The day it was demolished, the wrecking ball was deliberately, and meticulously aimed. It found its target and pummeled her face repeatedly, until every brick crumbled.
The decimation was witnessed by dozens of protesters, the majority of them from the East Austin and Rainey Street neighborhoods. The predominate message was, our neighborhoods are being destroyed, but our culture will not be annihilated. Adjacent to this site today is the Rainey Street District. The dissident voices of yesterday were nothing less than prophetic.
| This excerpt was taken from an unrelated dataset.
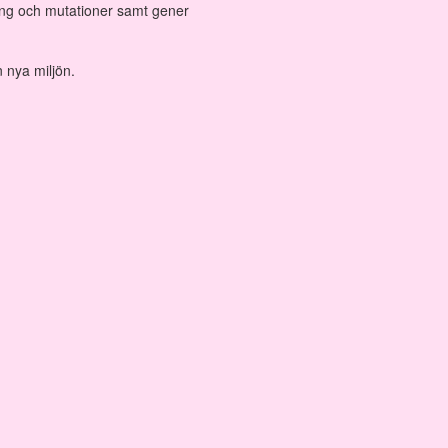
ning och mutationer samt gener
 nya miljön.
Here’s how the Visit Austin website describes Rainey Street today, and how Austinites with no historical reference or memory of the past view it: “Renovated houses turned into bungalow bars reign supreme on Rainey, the increasingly popular tucked-away street. Day or night, you’ll find relaxed bar-goers strolling from bar to food trailer to bar again, often with their dogs in tow looking for a kicked back sip and a bite.”
Valdéz plans to continue painting his truths. “I’m going to continue doing it. I’m thinking of turning them into tile. I know they’ll tear those down too, but it’s all about resistencia, right?”
His work betrays an optimist, he remains hopeful that through thought and knowledge, people can make a better world for everybody. But, hope doesn’t blind him to reality. About the destruction of his murals he says, “Well, at Juarez Lincoln, I saw people crying. And over here, I saw people crying, at the University. Several people with tears in their eyes. I don’t get like that, I’m enough of a cynic. I gave up skepticism a long time ago. I’m a total cynic now, it’s going to happen again, I’m kind of ready for it. Ok, here we go again.”
In his own words, losing another mural will not stop Valdéz from recording what was, documenting what is, and hoping for what can be. “Talking about hope…. that’s exactly what we need. We just need to have faith that our kids are going be waking up, and so are all the other kids, hopefully, that all of them grow up the same. I hope that kids will start to think, “Oh man, this is the truth.”